Of Woodstock and Hippies
Ervell E Menezes sketches the period of Hollywood history that was marked by the hippie culture, which later travelled to India and put Goa on the...
Ervell E Menezes sketches the period of Hollywood history that was marked by the hippie culture, which later travelled to India and put Goa on the world map
So, after a fortnight’s hiatus in the “muluk” it’s back to the drawing board (read tottered, yellowed scrapbooks) for the classics of yesteryear and what a wealth of them connected with the nostalgia of those distant decades. We will therefore start with “Woodstock,” the three-day music festival in August 1969, a month after the moon-landing, that got together thousands of youngsters who shed their middle-class values in a search for their new identity. This documentary was captured live by producer Bob Maurice and director Michael Wadleigh for Warner Bros’ replete with interviews with the rock singers and their performances live, when “live” was rare.
Joan Baez, pregnant and pointing to her unborn child, is among the big names along with Jimi Hendrix, Joe Cocker, The Who and John Sebastian, It was the “make love, not war” mantra that changed lives of thousands forever. Long-haired hippies in skimpy attire revolted against the System represented by their materialistic parents in one of the greatest shows of protest in the twentieth century. It is a three-hour drama, taut, thought-provoking, and quite unforgettable.
Another film linked with the hippie era is Peter Fonda’s “The Hired Hand”. Actually it is a Western, but only for its locale as the hero Peter Fonda works as a hired hand at his ex-wife Verna Bloom’s farm after having deserted her and her unborn eight-month child. Having co-written the script of “Easy Rider” with Dennis Hopper, “The Hired Hand” is his debut movie which came quite unheralded much like Francis Ford Coppola’s “The Rain People” in the first part of this series.
Son of Henry Fonda and brother of Jane (for the benefit of Gen-Next), he turns in an impeccable performance rightly underplayed and ably supported by an unknown Verna Bloom and veteran cameo player Warren Oats. That the same hippies came down to Goa and changed this tiny haven of peace forever by putting it on the world map is now history. Incidentally, “Woodstock” found an echo in India, Lonavla to be precise where our own young folk did the same. This writer too underwent a change and his reviews soon shed that moralistic flavour.

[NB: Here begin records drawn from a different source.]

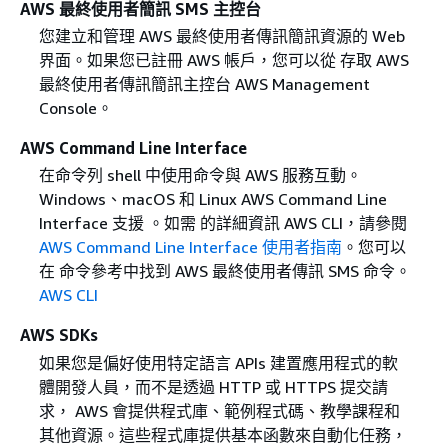
AWS 最終使用者簡訊 SMS 主控台
您建立和管理 AWS 最終使用者傳訊簡訊資源的 Web
界面。如果您已註冊 AWS 帳戶，您可以從 存取 AWS
最終使用者傳訊簡訊主控台 AWS Management
Console。
AWS Command Line Interface
在命令列 shell 中使用命令與 AWS 服務互動。
Windows、macOS 和 Linux AWS Command Line
Interface 支援 。如需 的詳細資訊 AWS CLI，請參閱
AWS Command Line Interface 使用者指南
。您可以
在 命令參考中找到 AWS 最終使用者傳訊 SMS 命令。
AWS CLI
AWS SDKs
如果您是偏好使用特定語言 APIs 建置應用程式的軟
體開發人員，而不是透過 HTTP 或 HTTPS 提交請
求， AWS 會提供程式庫、範例程式碼、教學課程和
其他資源。這些程式庫提供基本函數來自動化任務，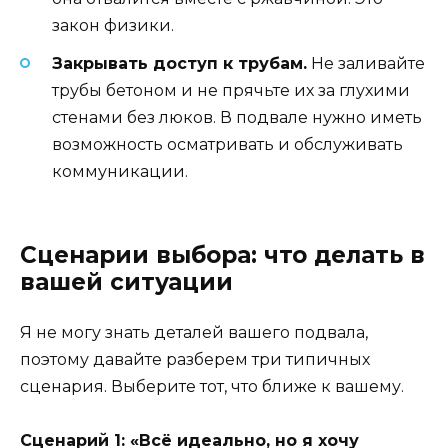
закон физики.
Закрывать доступ к трубам.
Не заливайте
трубы бетоном и не прячьте их за глухими
стенами без люков. В подвале нужно иметь
возможность осматривать и обслуживать
коммуникации.
Сценарии выбора: что делать в
вашей ситуации
Я не могу знать деталей вашего подвала,
поэтому давайте разберем три типичных
сценария. Выберите тот, что ближе к вашему.
Сценарий 1: «Всё идеально, но я хочу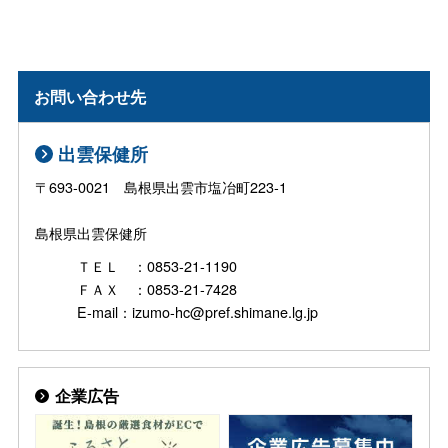
お問い合わせ先
出雲保健所
〒693-0021 島根県出雲市塩冶町223-1
島根県出雲保健所
ＴＥＬ ：0853-21-1190
ＦＡＸ ：0853-21-7428
E-mail：izumo-hc@pref.shimane.lg.jp
企業広告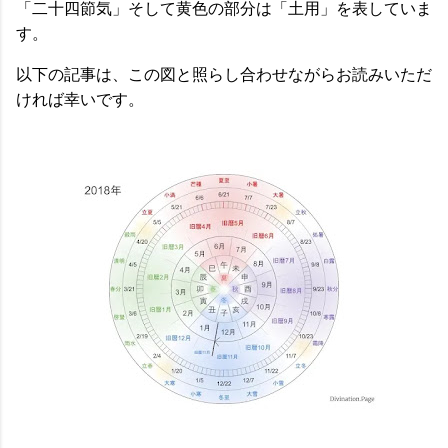
「二十四節気」そして黄色の部分は「土用」を表していま
す。
以下の記事は、この図と照らし合わせながらお読みいただ
ければ幸いです。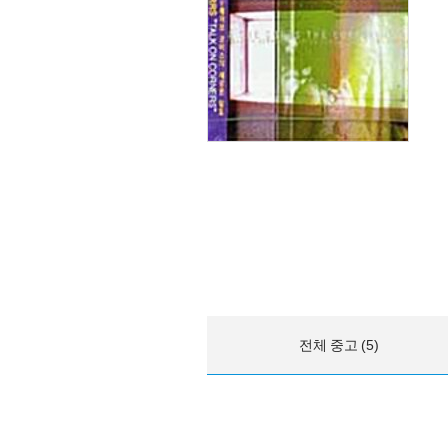
전체 중고 (5)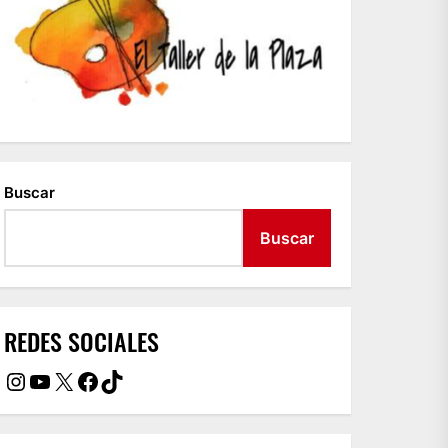
Buscar
Buscar
REDES SOCIALES
Instagram
YouTube
X
Facebook
TikTok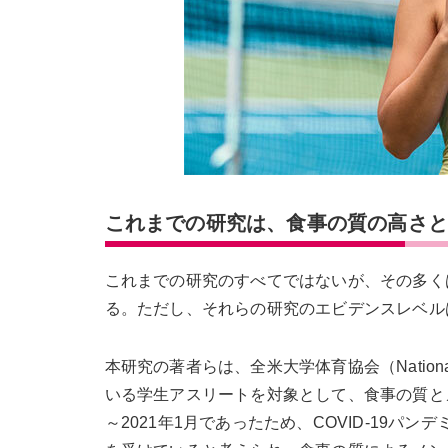
これまでの研究は、食事の質の高さ
これまでの研究のすべてではないが、その多く
る。ただし、それらの研究のエビデンスレベル
本研究の著者らは、全米大学体育協会（National Col
いる学生アスリートを対象として、食事の質とメ
～2021年1月であったため、COVID-19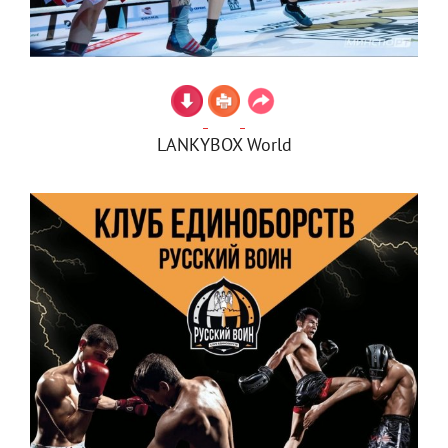
LANKYBOX World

Let’s leave the hippies and pick a hilarious comedy called “Cactus Flower” centred on amorous bachelor-dentist Walter Matthau and his sexcapades with his patients, including debutante Goldie Hawn (who picked a Best Supporting Actress Oscar in the process). But to save face Matthau has to make his staid, no-nonsense receptionist and nurse Ingrid Bergman pose as his wife. It is a clever plot and a host of accomplished performers make the fare quite delightful with Ingrid Bergman soon changing into a blooming cactus flower and running away with the honours. Jack Weston plays another good cameo.
The fourth one is “Irma La Douce,” a delightful comedy of a cop falling in love with a hooker but made more popular by the India version called “Manoranjan” which was released earlier. It took years to pass the Censors so our Indian plagiarisers worked overtime to convert Zeenat Aman to Zennie la Douce almost overnight. Nestor Paton (Jack Lemmon) is the honest cop who falls in love with Irma (Shirley MacLaine), an age-old subject, but given a fresh new flavour by director Gene Saks with MacLaine hogging the honours (Irma the Sweet) as only she can with poor overworked Lemmon, to keep the girl to himself. A close second, Lou Jacobi too is memorable as Moustache the receptionist.
The last place must go to William Freidkin’s “The French Connection,” memorable for its car chases alongside the subway. Till then it was Steve McQueen in “Bullitt” who held pride of place alongside Jacqueline Bisset, one of the most beautiful and prolific actresses of her time. It also gave Gene Hackman the star status he so richly deserved though it was the usual cop story with Roy Scheider in a supporting role. But it just made the grade; had to leave out some really good films. These include “Out-of-Towners” with Jack Lemmon and Sandy Dennis in the lead roles and “The Odd Couple” (Lemmon and Walter Matthau) both based on Neil Simon’s plays and “Deliverance” about a not ride down the rapids with Jon Voight and Burt Reynolds in the lead roles; because the sum total has to be five that’s it. But they all are excellent viewing, a good mix of art and commerce. Take my word for it.